İnsani yardım kuruluşları için

Geçtiğimiz Perşembe günü yayınlanan "Interpolitik" programının konusu oldukça farklıydı. Genelde dış politika, uluslararası krizler ve Türkiye'nin dış ilişkilerinin tartışıldığı programda bu sefer "insani yardım" konusunu gündeme aldık.

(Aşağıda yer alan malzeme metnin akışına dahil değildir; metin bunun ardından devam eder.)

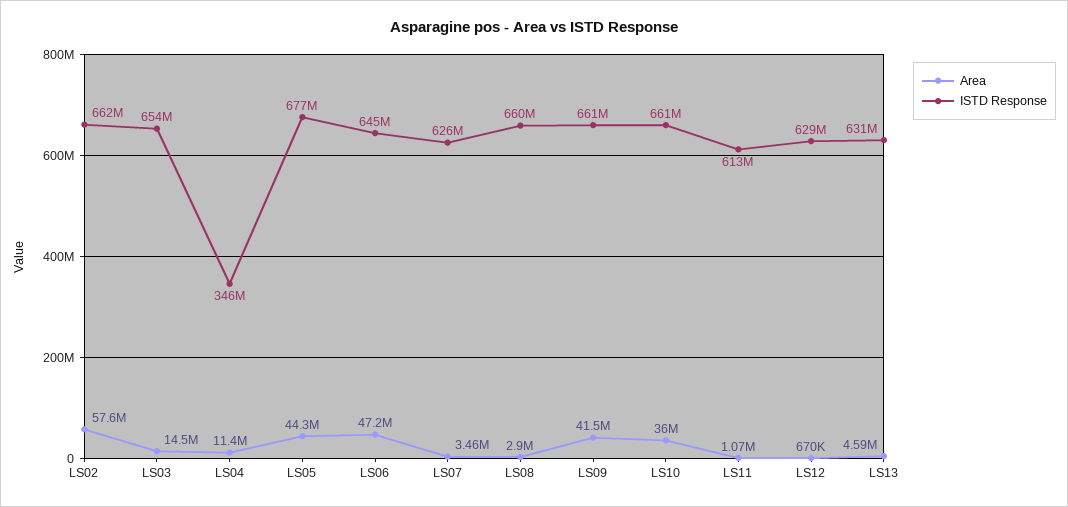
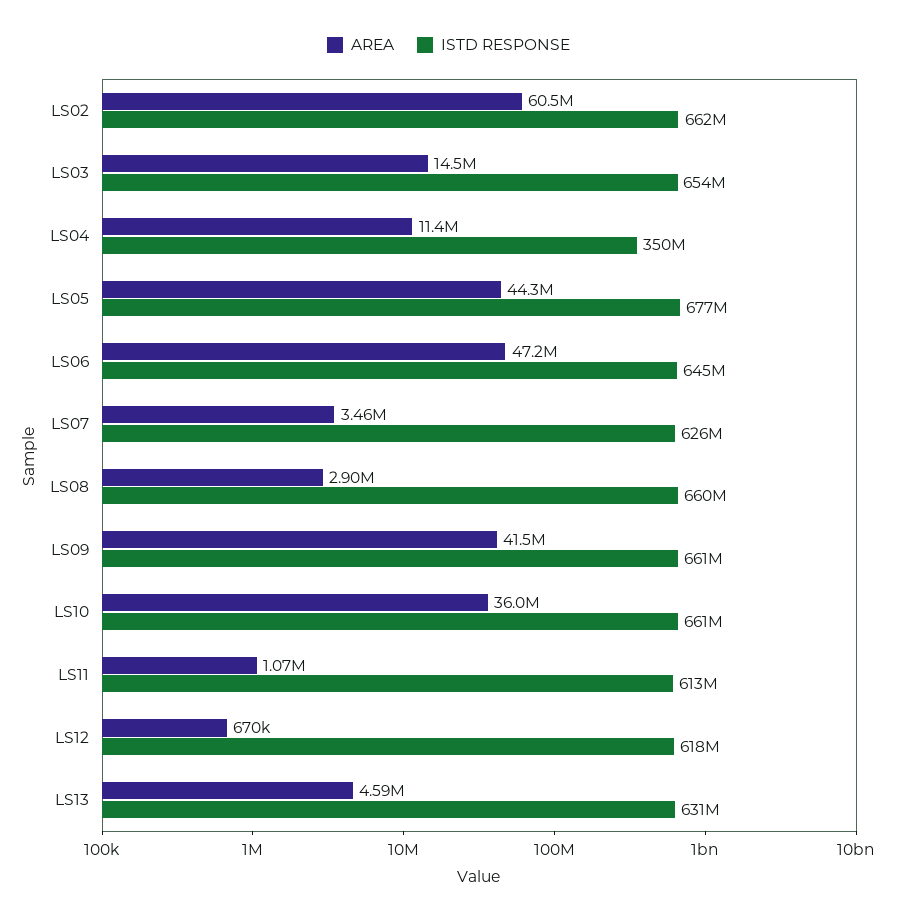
  {
    "Area": {
-     "LS02": 57600000,
+     "LS02": 60500000,
      "LS03": 14500000,
      "LS04": 11400000,
      "LS05": 44300000,
      "LS06": 47200000,
      "LS07": 3460000,
      "LS08": 2900000,
      "LS09": 41500000,
      "LS10": 36000000,
      "LS11": 1070000,
      "LS12": 670000,
      "LS13": 4590000
    },
    "ISTD Response": {
      "LS02": 662000000,
      "LS03": 654000000,
-     "LS04": 346000000,
+     "LS04": 350000000,
      "LS05": 677000000,
      "LS06": 645000000,
      "LS07": 626000000,
      "LS08": 660000000,
      "LS09": 661000000,
      "LS10": 661000000,
      "LS11": 613000000,
-     "LS12": 629000000,
+     "LS12": 618000000,
      "LS13": 631000000
    }
  }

Deniz Feneri davası üzerinden günlerdir çok yoğun tartışmaların yapılıyor oluşu, Almanya'daki dava sonucundu mahkumiyet kararı çıkması, tartışmanın "yardım duygularına zarar verici" hal alması, iç siyasete dönük kampanyanın aracına dönüştürülmesi, Almanya'nın olayı yolsuzluk boyutunun yanında kaynakların Türkiye'ye aktarılması görüp ulusal güvenlikle bağlantılandırması, Alman adalet sisteminin doğrudan Türk iç siyasetine müdahale anlamına gelecek açıklamaları gibi nedenlerden "insani yardım" gibi hassas bir konuyu anlamaya çalıştık.

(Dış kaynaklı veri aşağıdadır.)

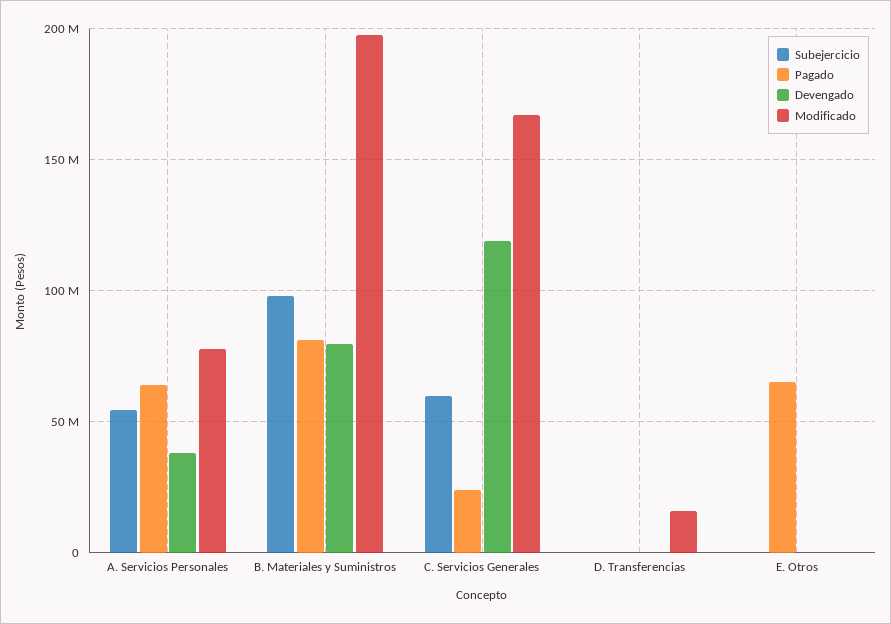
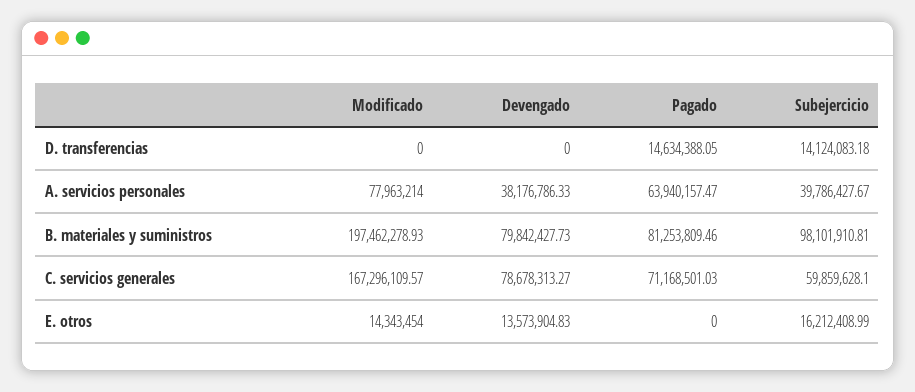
  {
    "Subejercicio": {
-     "A. Servicios Personales": 55000000,
+     "A. Servicios Personales": 39786427.67,
      "B. Materiales y Suministros": 98101910.81,
      "C. Servicios Generales": 59859628.1,
-     "D. Transferencias": 0,
+     "D. Transferencias": 14124083.18,
-     "E. Otros": 0
+     "E. Otros": 16212408.99
    },
    "Pagado": {
      "A. Servicios Personales": 63940157.47,
      "B. Materiales y Suministros": 81253809.46,
-     "C. Servicios Generales": 25000000,
+     "C. Servicios Generales": 71168501.03,
-     "D. Transferencias": 0,
+     "D. Transferencias": 14634388.05,
-     "E. Otros": 65000000
+     "E. Otros": 0
    },
    "Devengado": {
      "A. Servicios Personales": 38176786.33,
      "B. Materiales y Suministros": 79842427.73,
-     "C. Servicios Generales": 120000000,
+     "C. Servicios Generales": 78678313.27,
      "D. Transferencias": 0,
-     "E. Otros": 0
+     "E. Otros": 13573904.83
    },
    "Modificado": {
      "A. Servicios Personales": 77963214,
      "B. Materiales y Suministros": 197462278.93,
      "C. Servicios Generales": 167296109.57,
-     "D. Transferencias": 15000000,
+     "D. Transferencias": 0,
-     "E. Otros": 0
+     "E. Otros": 14343454
    }
  }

En önemlisi de, bu tür kuruluşların nasıl denetlendiğini sorguladık. Konuğumuz İHH (İnsan Hak ve Hürriyetleri İnsani Yardım Vakfı) Başkanı Bülent Yıldırım'dı. "Denetim" konusunda verdiği cevaplar önemliydi. Denetim aşamalarını şöyle açıkladı:

1- Devlet Denetimi: Yasal prosedür gereği devletin yetkili kurumlarınca denetlenmesi. Yıldırım; kendilerinin yılda dört kez denetlendiğini, bu yıl da iki kez kendilerinin özel olarak denetlenmek için başvurduklarını söyledi.

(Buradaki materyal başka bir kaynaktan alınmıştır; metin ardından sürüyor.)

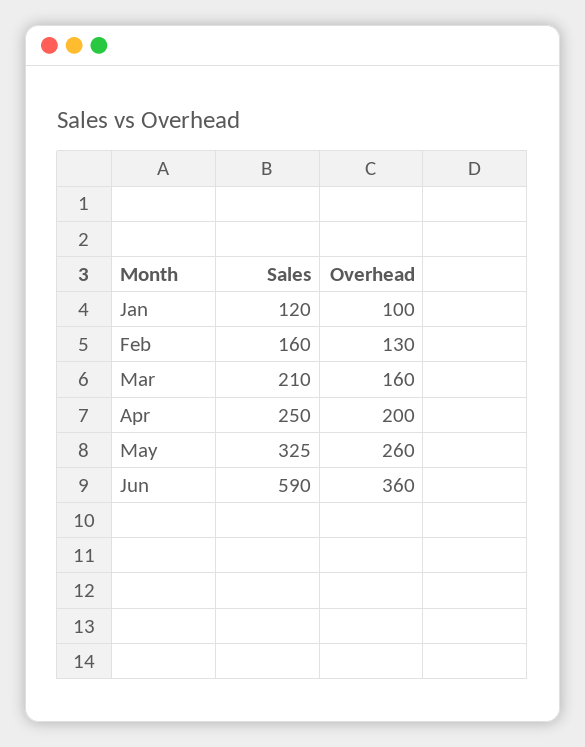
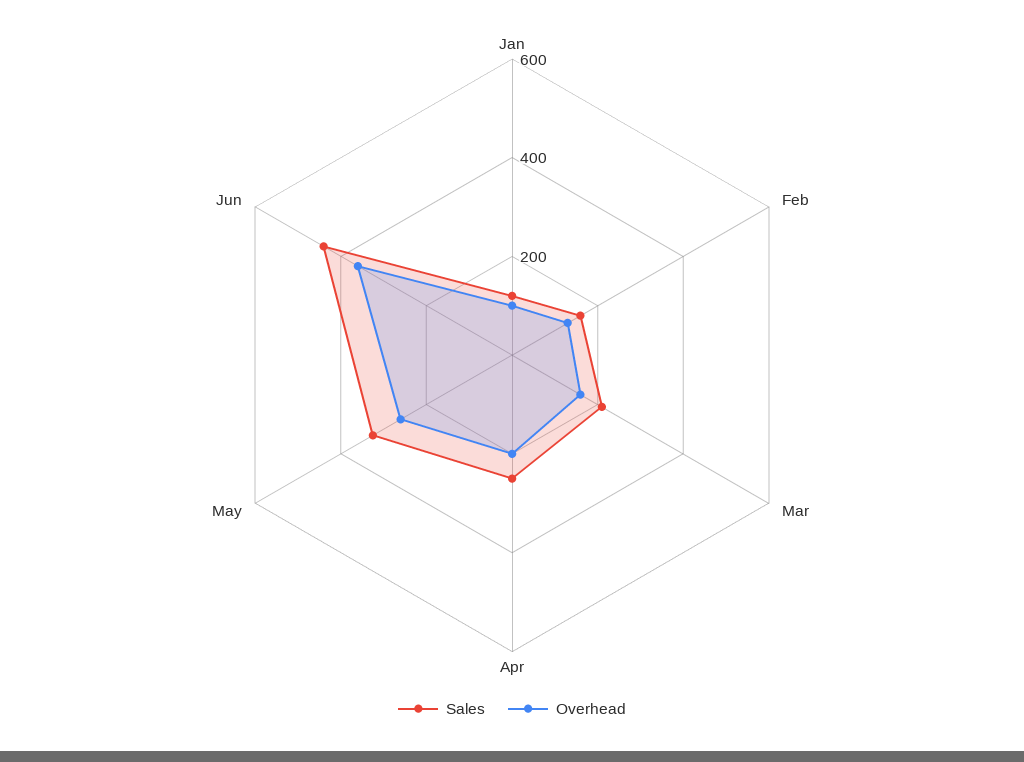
  {
    "Sales": {
      "Jan": 120,
      "Feb": 160,
      "Mar": 210,
      "Apr": 250,
      "May": 325,
-     "Jun": 590
+     "Jun": 450
    },
    "Overhead": {
      "Jan": 100,
      "Feb": 130,
      "Mar": 160,
      "Apr": 200,
      "May": 260,
      "Jun": 360
    }
  }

2- Vakfın yetkili organlarınca denetlenmesi: Kurum bünyesindeki denetim organının vakıf senedi ve içerisinde denetim yapması.

3- Uzmanlar Denetimi : Vakıf çalışmaları faaliyetlerin gerek yasal ve iç mevzuata yönelik usul ve esas yönünden gerekse muhasebe işlemleri yönünden uzmanlar (hukukçular, mali müşavirler, ekonomistler vb.) tarafından sürekli ve düzenli olarak denetlenmesi.

4- Toplumun kanaat önderlerince denetim: Toplumun çeşitli kesimlerinden ve yine toplum tarafından kabul görmüş saygın kişiler ile medya mensupları, ilahiyatçılar, eğitimciler, hukukçular, sanatçılar, sivil toplum kuruluşları temsilcileri, bizzat ilgili bürokratlar tarafından çeşitli faaliyetler özellikle arazide yapılan çalışmalar denetlenmekte ve kendilerinden yazılı rapor alınmakta.

5- Sürekli bireysel denetime açıklık: Yıldırım; herhangi bir bağışçı veya dileyen kişi ya da kuruluşun bölgelerdeki çalışmaları bizzat yerinde de denetleyebileceğini söyledi.

Bunlar rutin denetimler. Geçmişte ve bugün devam eden denetimler. Ama bana göre oldukça çarpıcı bir öneri daha var. İnsani yardım kuruluşlarının bu kadar büyüdüğü, uluslararası çalışmalarının böylesine yaygınlaştığı, devletin bile ulaşamadığı dünyanın en ücra köşelerine ulaşmayı başardığı bir ülkede, önerinin ciddiye alınması gerekiyor. En önemlisi de, benzer tartışmaların yeniden yaşanmaması için bu son derece gerekli görünüyor.

Öneri şu: İnsani yardım kuruluşları;

1- Kâr amacı güdemezler.

2- Şeffaf olmak zorundadır.

3- Kamu vicdanını gözetir.

4- Ahlaki açıdan da denetlenmeyi kabul eder.

5- Fonları bağışçıların iradesine uygun kullanır.

6- Sadece bir çevrenin değil tüm insanlığın ortak değeri olarak hareket eder.

7- Tüm kişi ve kuruluşların ortak paydasıdır.

8- Ticari kuruluşlarla (medya, gıda vb) kâr amaçlı bağları olamaz.

9- Mütevelli heyetinde, yönetim kurulunda veya herhangi bir yönetim kadrosunda bulunan kişiler ve 1. derecede akrabaları ile ticari ilişki kuramazlar.

10- Kamu ihalelerine giremezler.

Bu teklifin adı "Bağımsız İnsani Yardım Üst Denetim Kurulu." Böylesine hassas yapıların sürekli denetime açık olmaları, ahlaki denetimin çok öncelikli olduğu vurgulanıyor.

Bence bu öneriyi herkes ciddiye almalı, acil biçimde bu konuda düzenlemeler yapılmalı.